Sono argomenti che si sentono spesso, quando si parla degli svantaggi della grande distribuzione. Solo che poi, si scriva o meno nei programmi elettorali, in pochi sembrano trovare soluzioni alternative. Le amministrazioni locali hanno pochi soldi in cassa, e la tentazione di delegare la gestione di ampie aree ai privati con annessa la creazione di nuovi posti di lavoro è forte. Per l’Esselunga di San Benigno, per esempio, ci saranno circa 150 nuove assunzioni: «Si, ma quando si fanno questi calcoli bisognerebbe mettere nel conto anche i posti di lavoro persi a causa della chiusura delle attività circostanti – precisa Barbieri, che fa l’esempio del Bricoman aperto in Val Bisagno, che avrebbe messo in difficoltà molte attività della zona – senza contare la qualità dei posti di lavoro creati rispetto a quelli persi».

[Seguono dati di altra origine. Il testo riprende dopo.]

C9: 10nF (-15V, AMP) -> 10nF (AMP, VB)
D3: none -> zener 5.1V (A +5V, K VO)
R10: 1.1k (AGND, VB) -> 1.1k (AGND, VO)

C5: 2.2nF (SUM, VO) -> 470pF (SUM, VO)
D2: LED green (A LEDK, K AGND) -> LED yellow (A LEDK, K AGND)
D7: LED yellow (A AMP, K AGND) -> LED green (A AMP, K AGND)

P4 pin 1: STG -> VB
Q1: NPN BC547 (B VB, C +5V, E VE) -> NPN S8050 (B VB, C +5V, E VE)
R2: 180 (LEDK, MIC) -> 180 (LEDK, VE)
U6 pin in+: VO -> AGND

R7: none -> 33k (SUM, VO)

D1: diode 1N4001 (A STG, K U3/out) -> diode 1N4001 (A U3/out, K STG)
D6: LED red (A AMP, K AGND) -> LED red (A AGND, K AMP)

Nello scontro tra piccola e grande distribuzione, c’è poi un terzo incomodo che rischia di rendere tutto il discorso un po’ obsoleto, ed è l’e-commerce. Una presenza ancora piuttosto limitata nel mercato italiano, ma in forte crescita negli ultimi anni. E che, sorpresa, sembra faccia pagare pegno tanto ai grandi quanto i piccoli, senza troppa distinzione. Se finora abbiamo parlato delle difficoltà del piccolo commercio, anche tanti grandi marchi non se la stanno passando benissimo.

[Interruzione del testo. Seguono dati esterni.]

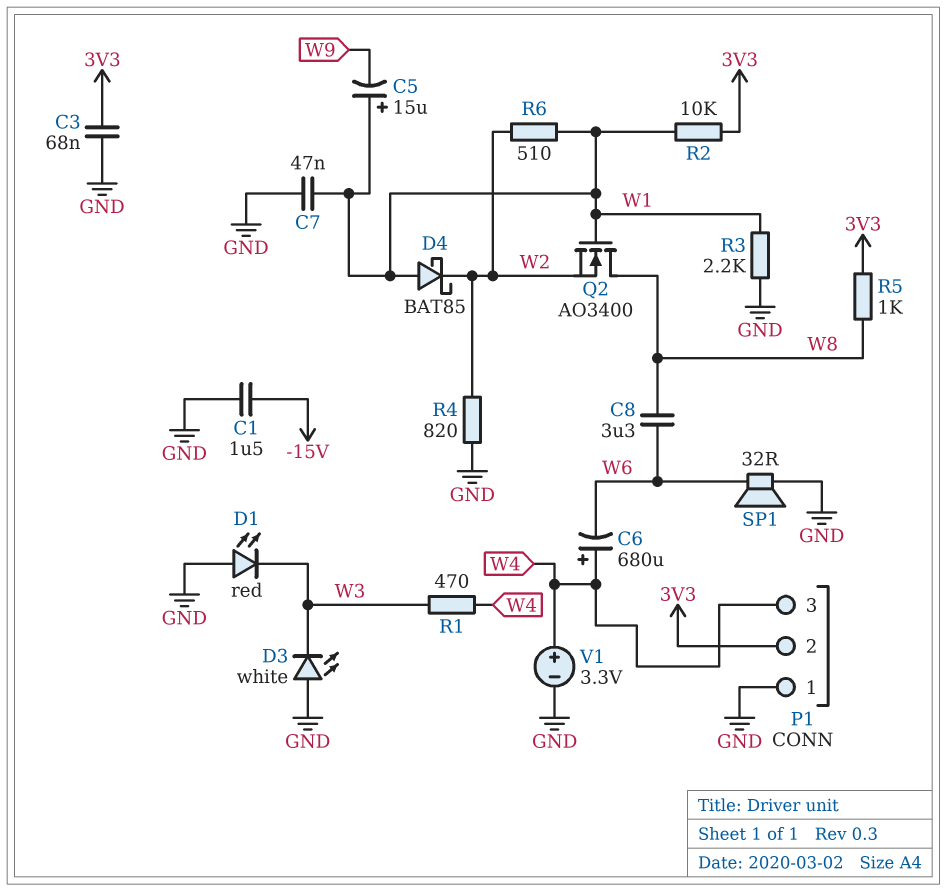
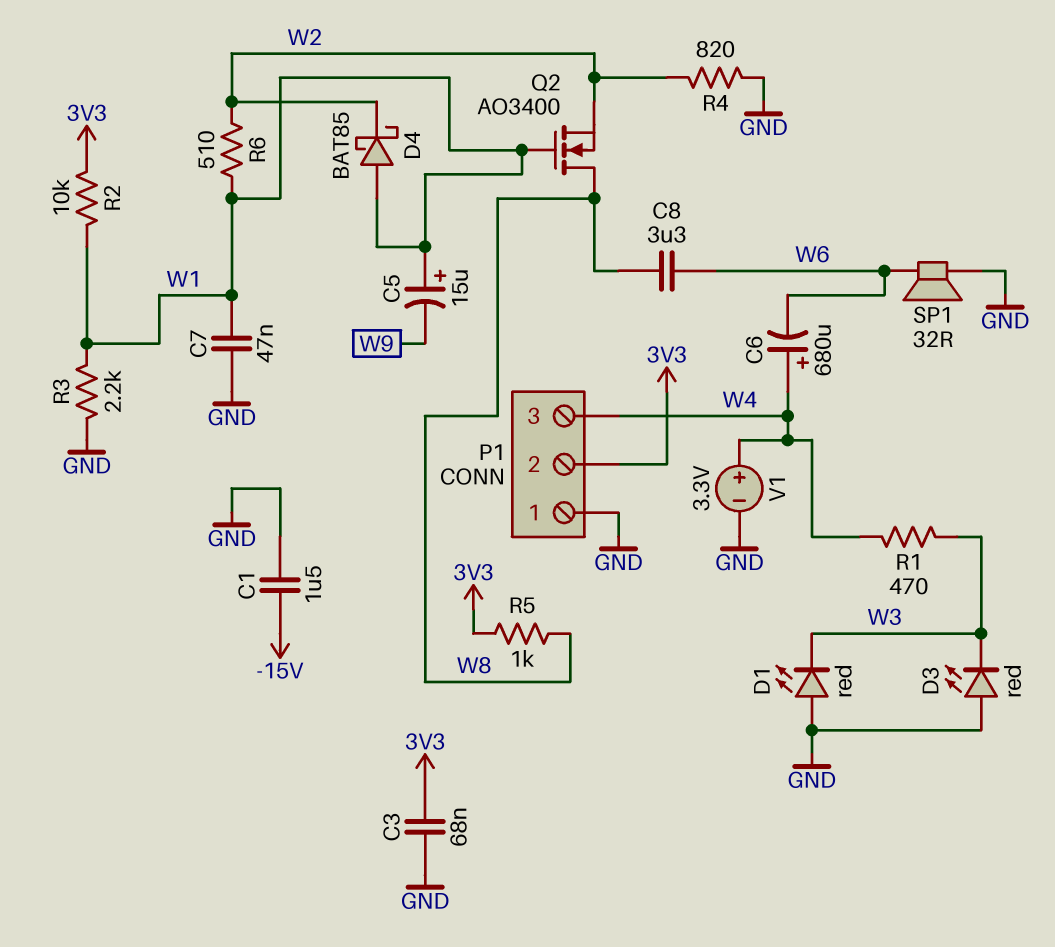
D3: LED white (A GND, K W3) -> LED red (A GND, K W3)

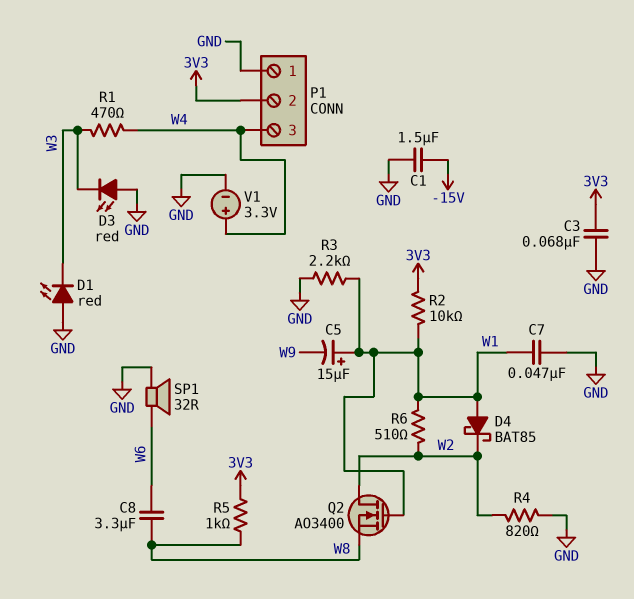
C6: 680uF (plus W4, minus W6) -> none
Q2: NMOS AO3400 (G W1, D W8, S W2) -> NMOS AO3400 (G W1, D W2, S W8)

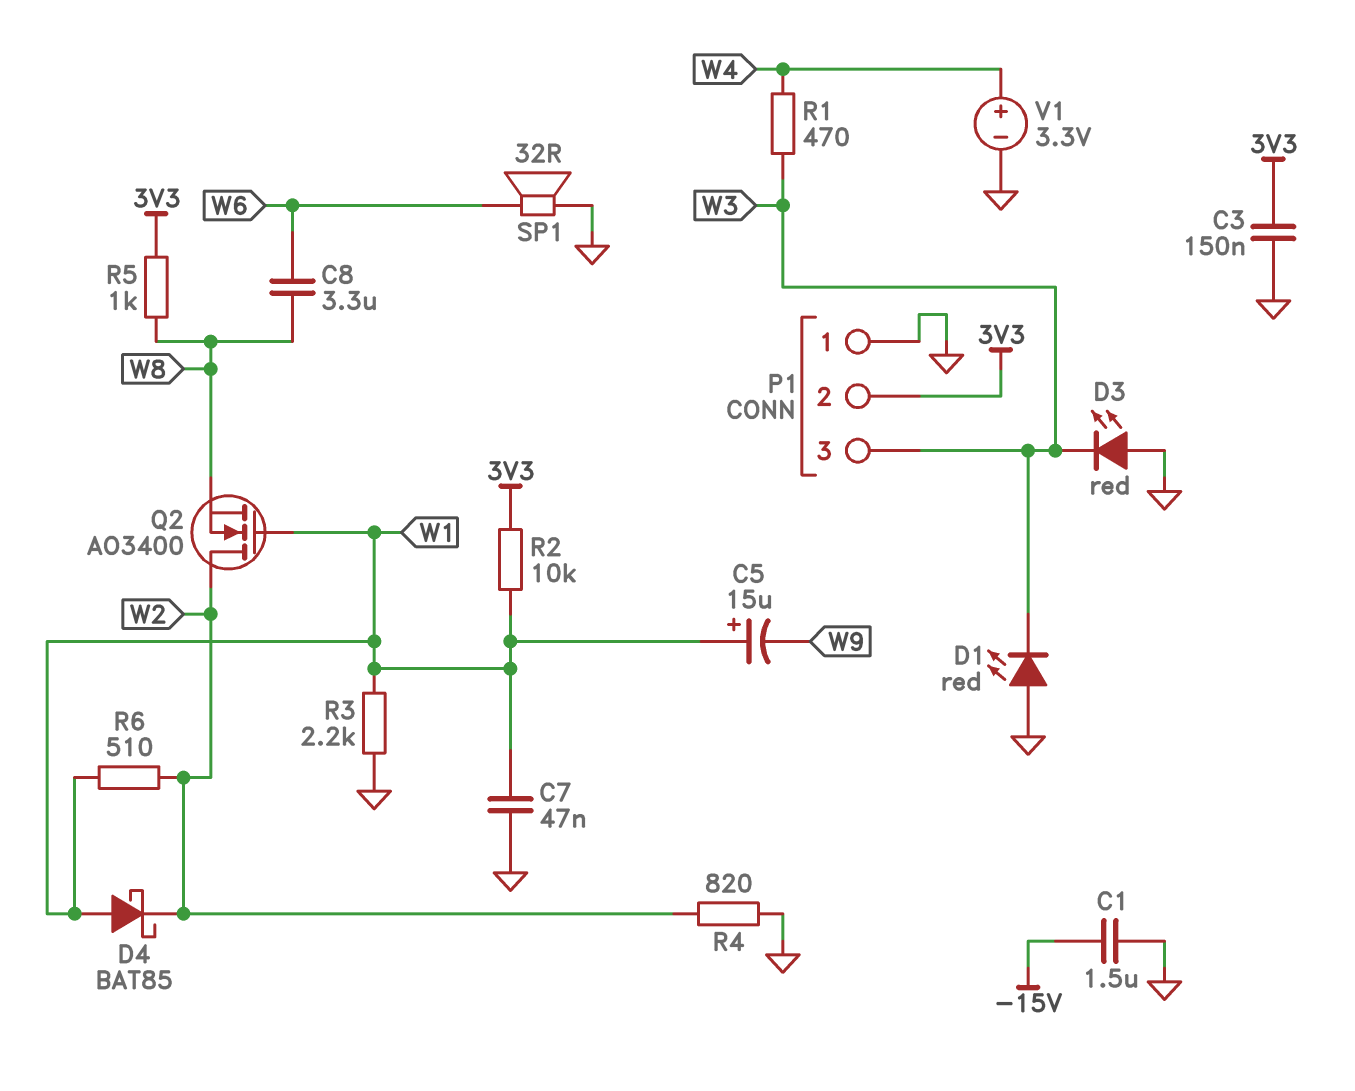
C3: 68nF (3V3, GND) -> 150nF (3V3, GND)
P1 pin 3: W4 -> W3

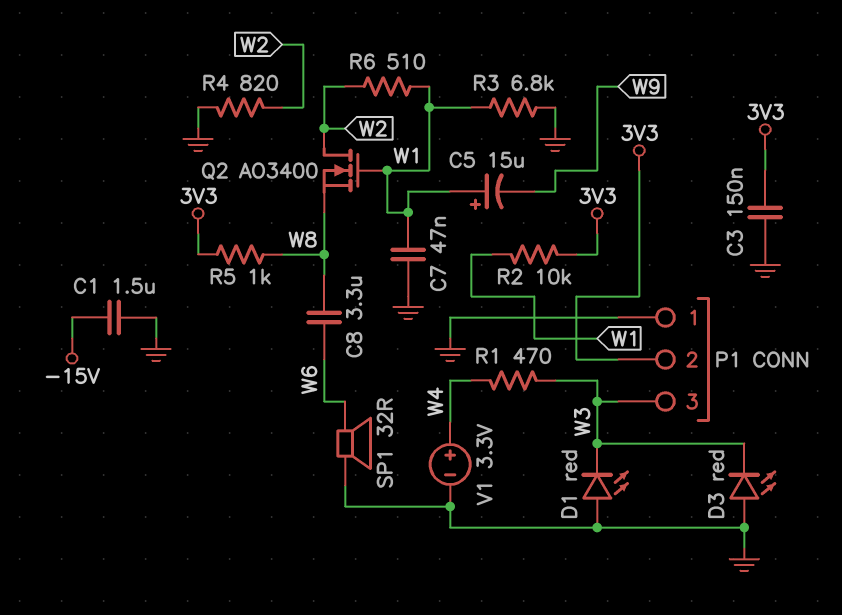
D4: schottky BAT85 (A W1, K W2) -> none
R3: 2.2k (GND, W1) -> 6.8k (GND, W1)

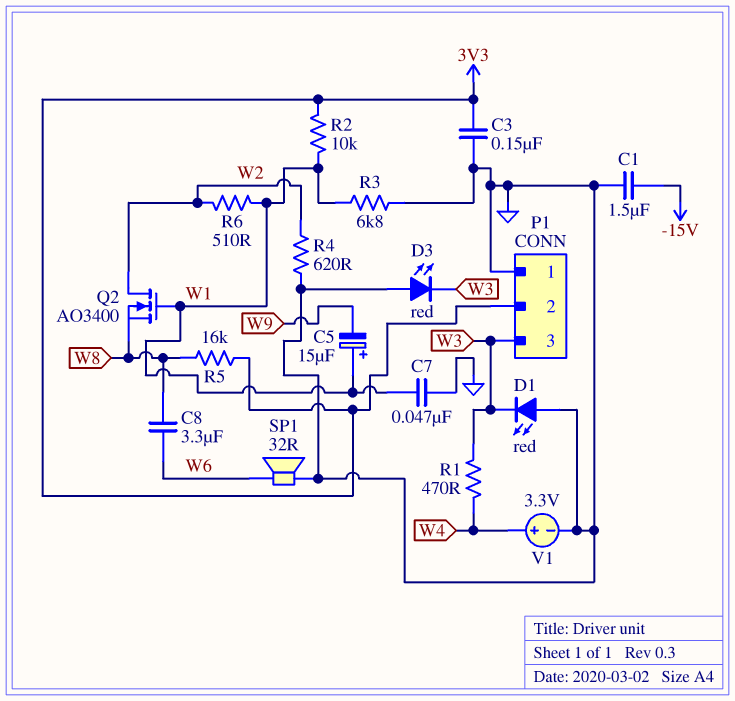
R4: 820 (GND, W2) -> 620 (GND, W2)
R5: 1k (3V3, W8) -> 16k (3V3, W8)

Il digitale sta creando un nuovo ambiente di lavoro per chi vende, rivoluzionando le modalità in cui i clienti vengono attratti e fidelizzati. C’è persino chi arriva a dire che questo nuovo ambiente favorirà i piccoli, più abituati alla specializzazione e al rapporto personalizzato con i clienti, rispetto ai grandi. Non a caso, alcuni grandi gruppi “illuminati” come Carrefour o Ikea stanno parzialmente abbandonando l’idea del centro commerciale, orientandosi verso sedi più piccole e inserite nel contesto di quartiere. Oltre che dal punto di vista sociale, vale la pena chiedersi se anche da quello economico la cessione di spazi estesi a grandi gruppi sia un gioco che vale la candela. Soprattutto se si vuole riflettere in prospettiva: «In un momento in cui anche a causa dell’e-commerce c’è un eccesso di offerta, non capiamo che senso abbia continuare a spingere sulla concorrenza – aggiunge Barbieri – anche perché non siamo di certo in un momento di espansione dell’economia».